2005年(平成17年)5月 札幌市に西区に太玄堂鍼灸院開院。
東洋医学・東洋思想に興味を持つ
私が鍼灸師になったいきさつをお話したいと思います。もともと子どもの頃からずっと東洋思想に興味がありました。いまの西洋の近代合理主義が生んだ急ぎ過ぎの時代において、何か重要なものが抜け落ちているのではないか、そしてそれは東洋の文化の中にあるのではないかという思いにかられていました。
答えはありました。人が本当の生をいきるにはどうすればよいのかということが、東洋思想・東洋医学のなかに説かれていました。それは単なる概念ではなく実効性があり、治療効果のあるものなのです。 例えば、最近では当たり前の話題になりましたが、人と自然・社会環境についての関係が、東洋医学では述べられています。
『魂が癒されるとき―気功・ホリスティック医学・ガン治療をめぐる対話』(創元社、1996年)という津村喬/帯津良一両先生の本の中でも、「昭和30年代、高度成長まえの生活水準に戻るだけでも、石油の消費量を200分の1に落とすことができ、その頃の生活に戻るのが大事だ」という趣旨のことが書かれていますが、『黄帝内経』という東洋医学のバイブル的な本の中でも、「ゆったりとしたこころもちで生活できなかったり、養生を間違えているために昔の人のように長生きできないのだ」(上古天真論篇)と書かれおり、同じ内経のなかに、季節ごとの詳しい生活の仕方(四気調神大論篇)や、食べ物と人との関係(宣明五気篇など)についても書かれています。

** データ抜粋 **
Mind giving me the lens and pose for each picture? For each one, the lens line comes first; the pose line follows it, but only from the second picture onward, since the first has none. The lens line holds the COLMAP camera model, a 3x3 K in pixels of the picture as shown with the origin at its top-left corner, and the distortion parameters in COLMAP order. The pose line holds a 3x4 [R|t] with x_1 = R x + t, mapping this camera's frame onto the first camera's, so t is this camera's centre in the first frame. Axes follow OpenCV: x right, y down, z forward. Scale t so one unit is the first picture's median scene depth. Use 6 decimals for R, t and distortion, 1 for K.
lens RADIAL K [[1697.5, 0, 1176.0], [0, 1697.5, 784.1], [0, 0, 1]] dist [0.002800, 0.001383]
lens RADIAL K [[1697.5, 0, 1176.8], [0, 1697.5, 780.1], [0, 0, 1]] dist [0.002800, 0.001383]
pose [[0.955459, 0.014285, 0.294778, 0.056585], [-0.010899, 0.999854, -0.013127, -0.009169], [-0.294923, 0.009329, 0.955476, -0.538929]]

** 作業指示 1 **
鍼灸院開院の経緯を述べた本文について、次の問いに答えてください。
(a) 太玄堂鍼灸院が開院したのは何年何月ですか。
(b) 『魂が癒されるとき―気功・ホリスティック医学・ガン治療をめぐる対話』の出版社と刊行年は何ですか。
(c) 『黄帝内経』のうち、季節ごとの詳しい生活の仕方が書かれているのはどの篇ですか。
** 作業指示 2 **
鍼灸院開院の経緯を述べた本文に名前が出てくる『黄帝内経』の篇を、すべて挙げてください。
** 作業指示 3 **
鍼灸師になったいきさつを語る本文を、最後の文に続けて書き継いでください。
一覧は本文とは別の出典から採られたものです。

** 模範解答 1 **
(a) 2005年(平成17年)5月
(b) 創元社、1996年
(c) 四気調神大論篇

** 模範解答 2 **
上古天真論篇、四気調神大論篇、宣明五気篇

** 模範解答 3 **
この黄帝内経の中では、漢方薬よりも鍼が中心に書かれています。漢方薬のバイブルとされる『傷寒論』のなかでも鍼についての記載があります(太陽病24条)。また山田慶兒先生の『中国医学はいかにつくられたか』(岩波新書、1999年)のなかでも、「中国医学を作り出せることになったものは鍼灸療法であることを、内径と難経は象徴的に物語っている」(P24)と書かれています。
サラリーマンになってはみたが、やはり鍼灸師になりたい!
このように極論すれば東洋医学の根幹である鍼灸医学に常に目を向けていました。しかし諸事情から一度はサラリーマンとなりましたが、東洋医学への夢は捨てがたく、サラリーマンを辞し鍼灸学校に入学しました。
北海道鍼灸専門学校を卒業後、勉強のため東京や大阪の治療院に勤務しました。そのとき北辰会という東洋医学の学術団体に出会い、会員となりました。2年間の一般会員を経て、より深く北辰会方式の理論と技術を学ぶため、北辰会の代表である藤本蓮風先生のもと内弟子として「藤本漢祥院」で3年間修行し、東京時代を含めると5年間学ばせていただきました。そして平成17年5月より札幌市西区で開院し、現在に至っています。
北海道発、東洋医学発信基地をめざす
当院は小さな鍼灸院ですが、志は大きく、北海道の東洋医学・鍼灸医学を発信する地になりたいと思っています。 また、ひろい意味でいい鍼灸師(人としても、治療家としても)になりたいと思っています。
その他福田の好きな言葉・趣味など
日頃感じていること
いのちの不思議。
1本の鍼、ひとつまみのモグサでも変化する身体の不思議を日々感じています。
日頃思っていること
患者も自分も納得、そんな鍼灸をすること。
好きな言葉
「至誠天に通ず」
「まごころをもって接すれば、それは天まで通じて、必ず人を動かすものだ。」という孟子の言葉です。
好きな食べ物
好き嫌いなく何でも食べます。あえて好きな食べ物をあげるとすれば、日本そば、和食、中華などが好きですね。
特に日本そばは、東京、大阪、奈良滞在中も、おいしそうなそば屋さんを見つけては食べに行っていました。因みに北海道は、日本そばの生産が第1位なんですね。私のそば好きもそのあたりのことが関係しているのかもしれません。
趣味・好きなもの
読書。面白そうな本は、ジャンル問わず読みます。特にチャンバラ小説(時代小説)や落語が好きです。詩や俳句も一時期よく読みました。好きな作家ですが、時代小説では、池波正太郎さんや藤沢周平さんです。池波さんの作品の中で、『剣客商売』なんかいいですね。みなさんは、時代小説や歴史小説は好きですか?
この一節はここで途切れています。